Former Project Staff
Over the years several researchers have contributed to the work of the SafeSeas network.
// Mowlid Aden, Djibouti
Mr. Aden holds a BSc in Information Systems and Management from the University of London with Executive Education at The Institute for Policy and Strategy (IPS), Herzylia-Israel and ENA in Paris. He is currently a Director of Security Compliance and Managing Director of the RSO at Djibouti Ports & Free Zone Authority. He was one of the research assistant analysing the lessons from Djiouti’s maritime sector.
// Dr. Rupert Alcock, Bristol University, UK
Dr. Alcock works as a Postdoctoral Research Associate for SAFESEAS based at the University of Bristol. He completed his PhD in Politics at the University of Bristol in March 2017 and holds an MSc in Development & Security Studies and Social Science Research Methods. Further information is available here.

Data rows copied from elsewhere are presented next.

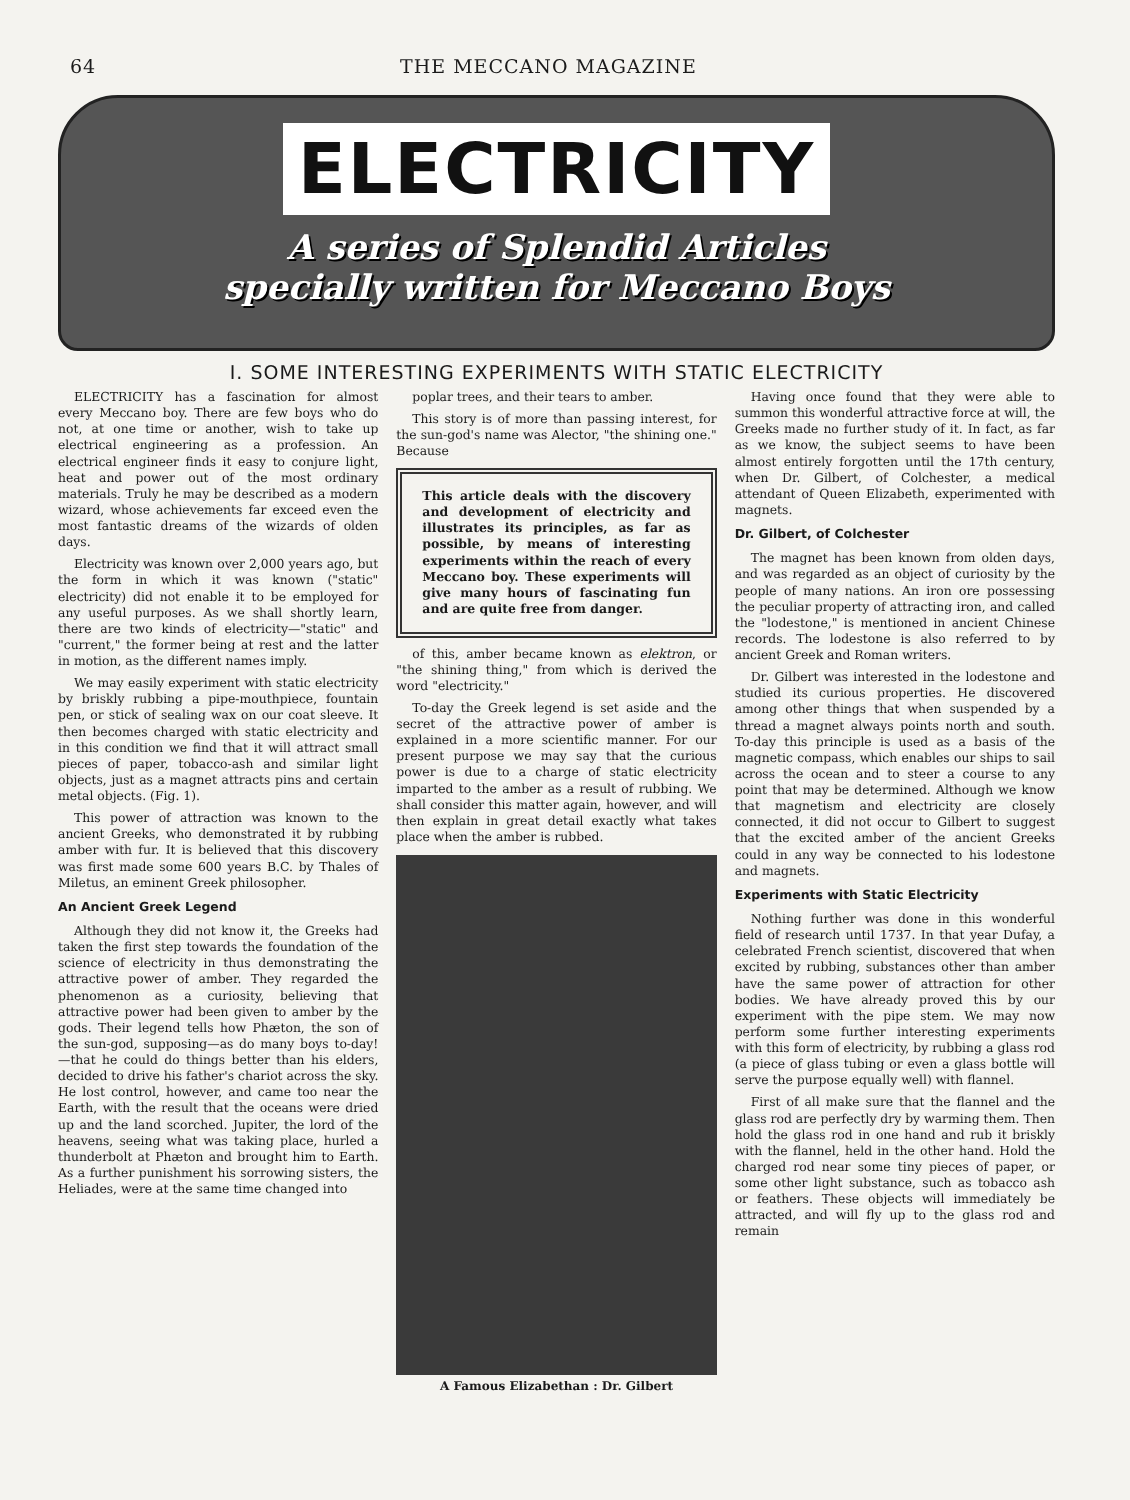64 THE MECCANO MAGAZINE
ELECTRICITY
A series of Splendid Articles
specially written for Meccano Boys
I. SOME INTERESTING EXPERIMENTS WITH STATIC ELECTRICITY
ELECTRICITY has a fascination for almost every Meccano boy. There are few boys who do not, at one time or another, wish to take up electrical engineering as a profession. An electrical engineer finds it easy to conjure light, heat and power out of the most ordinary materials. Truly he may be described as a modern wizard, whose achievements far exceed even the most fantastic dreams of the wizards of olden days.
Electricity was known over 2,000 years ago, but the form in which it was known ("static" electricity) did not enable it to be employed for any useful purposes. As we shall shortly learn, there are two kinds of electricity—"static" and "current," the former being at rest and the latter in motion, as the different names imply.
We may easily experiment with static electricity by briskly rubbing a pipe-mouthpiece, fountain pen, or stick of sealing wax on our coat sleeve. It then becomes charged with static electricity and in this condition we find that it will attract small pieces of paper, tobacco-ash and similar light objects, just as a magnet attracts pins and certain metal objects. (Fig. 1).
This power of attraction was known to the ancient Greeks, who demonstrated it by rubbing amber with fur. It is believed that this discovery was first made some 600 years B.C. by Thales of Miletus, an eminent Greek philosopher.
An Ancient Greek Legend
Although they did not know it, the Greeks had taken the first step towards the foundation of the science of electricity in thus demonstrating the attractive power of amber. They regarded the phenomenon as a curiosity, believing that attractive power had been given to amber by the gods. Their legend tells how Phæton, the son of the sun-god, supposing—as do many boys to-day!—that he could do things better than his elders, decided to drive his father's chariot across the sky. He lost control, however, and came too near the Earth, with the result that the oceans were dried up and the land scorched. Jupiter, the lord of the heavens, seeing what was taking place, hurled a thunderbolt at Phæton and brought him to Earth. As a further punishment his sorrowing sisters, the Heliades, were at the same time changed into
poplar trees, and their tears to amber.
This story is of more than passing interest, for the sun-god's name was Alector, "the shining one." Because
This article deals with the discovery and development of electricity and illustrates its principles, as far as possible, by means of interesting experiments within the reach of every Meccano boy. These experiments will give many hours of fascinating fun and are quite free from danger.
of this, amber became known as elektron, or "the shining thing," from which is derived the word "electricity."
To-day the Greek legend is set aside and the secret of the attractive power of amber is explained in a more scientific manner. For our present purpose we may say that the curious power is due to a charge of static electricity imparted to the amber as a result of rubbing. We shall consider this matter again, however, and will then explain in great detail exactly what takes place when the amber is rubbed.
A Famous Elizabethan : Dr. Gilbert
Having once found that they were able to summon this wonderful attractive force at will, the Greeks made no further study of it. In fact, as far as we know, the subject seems to have been almost entirely forgotten until the 17th century, when Dr. Gilbert, of Colchester, a medical attendant of Queen Elizabeth, experimented with magnets.
Dr. Gilbert, of Colchester
The magnet has been known from olden days, and was regarded as an object of curiosity by the people of many nations. An iron ore possessing the peculiar property of attracting iron, and called the "lodestone," is mentioned in ancient Chinese records. The lodestone is also referred to by ancient Greek and Roman writers.
Dr. Gilbert was interested in the lodestone and studied its curious properties. He discovered among other things that when suspended by a thread a magnet always points north and south. To-day this principle is used as a basis of the magnetic compass, which enables our ships to sail across the ocean and to steer a course to any point that may be determined. Although we know that magnetism and electricity are closely connected, it did not occur to Gilbert to suggest that the excited amber of the ancient Greeks could in any way be connected to his lodestone and magnets.
Experiments with Static Electricity
Nothing further was done in this wonderful field of research until 1737. In that year Dufay, a celebrated French scientist, discovered that when excited by rubbing, substances other than amber have the same power of attraction for other bodies. We have already proved this by our experiment with the pipe stem. We may now perform some further interesting experiments with this form of electricity, by rubbing a glass rod (a piece of glass tubing or even a glass bottle will serve the purpose equally well) with flannel.
First of all make sure that the flannel and the glass rod are perfectly dry by warming them. Then hold the glass rod in one hand and rub it briskly with the flannel, held in the other hand. Hold the charged rod near some tiny pieces of paper, or some other light substance, such as tobacco ash or feathers. These objects will immediately be attracted, and will fly up to the glass rod and remain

// Alvine Marie, Seychelles
Mr. Marie completed a Master of Laws degree at Cardiff University in 2016. His wider research interests include the Legal & Political aspects of International Affairs as well as Money Laundering & Financial crime. Currently, he is working as legal officer at the Seychelles Financial Services Authority. He was one of the research assistant analysing the lessons from Seychelles maritime sector (2017-2019).
// Njoki Mboce, University of Nairobi, Kenya
Ms. Mboke is currently pursuing her PhD at the University of Nairobi School of Law, in the area of maritime law. She holds a Master of Laws (LL.M), specializing in international trade and investments and has published several articles in refereed journals such as the Chartered Institute of Arbitrators – Kenya Chapter Journal. Ms. Mboke was one of the research assistant analysing the lessons from Kenya’s maritime sector.
// Dr. Robert McCabe, Coventry University, UK
Dr. McCabe is a Research Fellow in Maritime Security at Coventry University. Previously he worked as a Postdoctoral Research Associate at Cardiff University and was the research assistant of the initial phase of SafeSeas. He holds a PhD in Strategic Studies/International Security and an MA in Military History and Strategic Studies. He is the author of Modern Maritime Piracy: Genesis, Evolution and Responses published with Routledge, 2017.